Image via Popular Science 

Today, scientists analyze chemical signatures and growth markings in the tusks to better understand how they lived and possibly even clues into their extinction which has been debated for decades. Fossil collectors and enthusiasts can purchase mammoth ivory on the Internet with prices for full length intact tusks fetching 10's of thousands of dollars. With the trade ban on elephant ivory, Countries like Russia and China have found a loop hole by stepping around the ban and exporting mammoth ivory. Annually, Russia exports over 50 tons of mammoth ivory to China with some experts estimating that millions of mammoths are frozen in the Siberian tundra waiting to be found, excavated and sold. 

Well, it turns out these prehistoric beasts are in the headlines once again with Japanese scientists claiming that they can bring them back into existence. Researchers at Kyoto University are working with a research lab in Russia that preserved a piece of woolly mammoth soft tissue that was discovered last summer which they state will help them produce a living-breathing baby mammoth within 5-6 years. The idea is to extract intact DNA from the Russian sample and then insert it into the living egg cells of a modern African elephant. If all goes well, a mammoth embryo would essentially be produced inside the egg of the elephant. 

The Japanese team leader is Akira Iritani, a professor emeritus at Kyoto University. The concept of cloning the mammoth is nothing new and previous attempts have failed due to the age of frozen tissue not being able to yield usable biological material that is suitable enough for such a delicate process. If the Russian sample turns out to be ineffective, Professor Iritani and his team will keep searching. Finding a workable sample may be right around the corner considering that millions of mammoths are perhaps just beneath the surface. The frozen climate of Siberia has created an excellent environment for long term preservation of the organic and biological material the team requires. In 2007 for example, a University of Michigan paleontologist unearthed a 4-month old female mammoth in Siberia that was what he called "the best and most complete mammoth carcass--baby or adult--ever found."
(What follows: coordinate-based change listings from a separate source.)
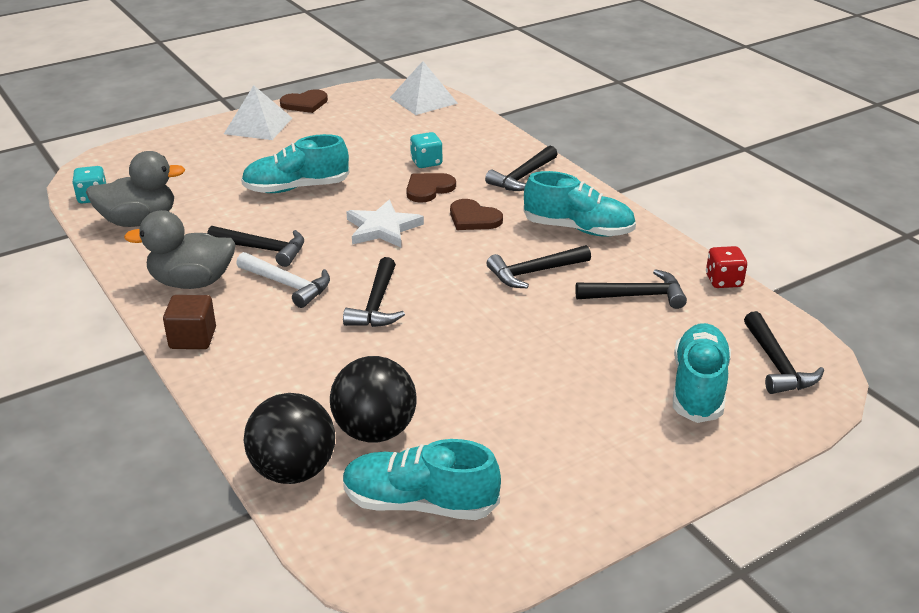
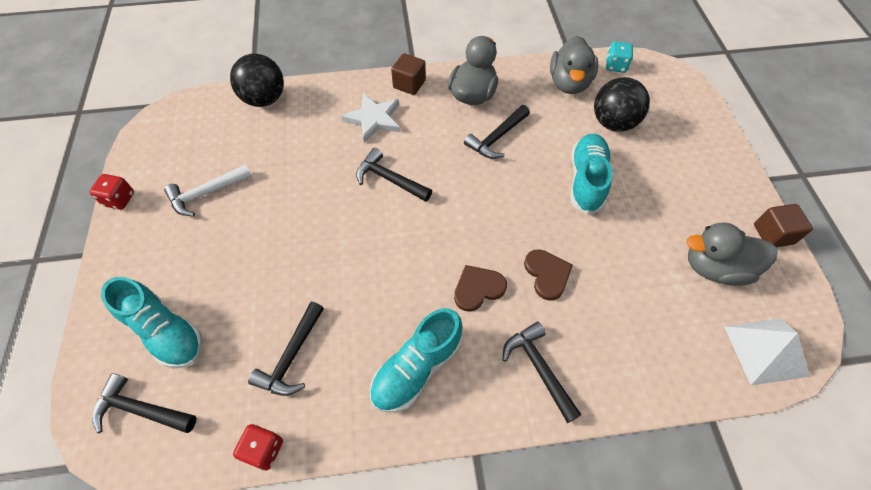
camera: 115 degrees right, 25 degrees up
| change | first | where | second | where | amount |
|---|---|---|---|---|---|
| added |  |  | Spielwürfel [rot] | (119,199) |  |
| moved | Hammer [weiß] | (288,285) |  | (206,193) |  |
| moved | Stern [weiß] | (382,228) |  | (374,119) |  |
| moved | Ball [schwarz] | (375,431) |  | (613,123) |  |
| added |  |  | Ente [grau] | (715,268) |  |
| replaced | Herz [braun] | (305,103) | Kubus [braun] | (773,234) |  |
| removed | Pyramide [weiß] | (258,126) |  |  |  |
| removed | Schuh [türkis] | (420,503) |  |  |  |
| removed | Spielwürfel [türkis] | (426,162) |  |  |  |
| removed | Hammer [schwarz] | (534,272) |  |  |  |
Photo of the baby female mammoth can be found below or you can view a complete photo diary on the U of M website along with the original 2007 news release.

Professor Iritani, however, is utilizing a technique originally created by geneticists to clone a healthy living mouse from cells that were frozen for 16 years. In 2008, the researchers "drew dead blood and brain cells from the 16 year-old frozen mice and injected the nuclei directly into unfertilized mouse eggs, creating embryos." (Source: National Geographic) The report states that the scientists led by Professor Iritani hope to now use the same successful process with help from U.S. in vitro fertilization experts who will be responsible for implanting the mammoth embryo into the modern African elephant.

Image via WIRED & PNAS. Read the Full 2008 Report: Production of healthy cloned mice from bodies frozen at −20°C for 16 years at Proceedings of The National Academy of Sciences of the USA (PNAS)

There is a good chance this process will not work. After all, the biological material is thousands of years old and has undergone a great deal of degradation. But, perhaps the Siberian permafrost preserved everything the researchers need to complete their goal. The team is also questioning what the next step will be if the cloning actually works. The team states that they will examine the mammoth's ecology and genes to study why the species became extinct in the first place.

The 2008 cloning of a mouse using 16 year-old biological material was indeed the first achievement of its kind. There however was a previous record from a Chinese researcher who managed to clone frozen cells that were almost a year old. If the cloning of a long-extinct woolly mammoth from cells frozen in the permafrost for thousands of years can be achieved, it would truly be a magnificent feat.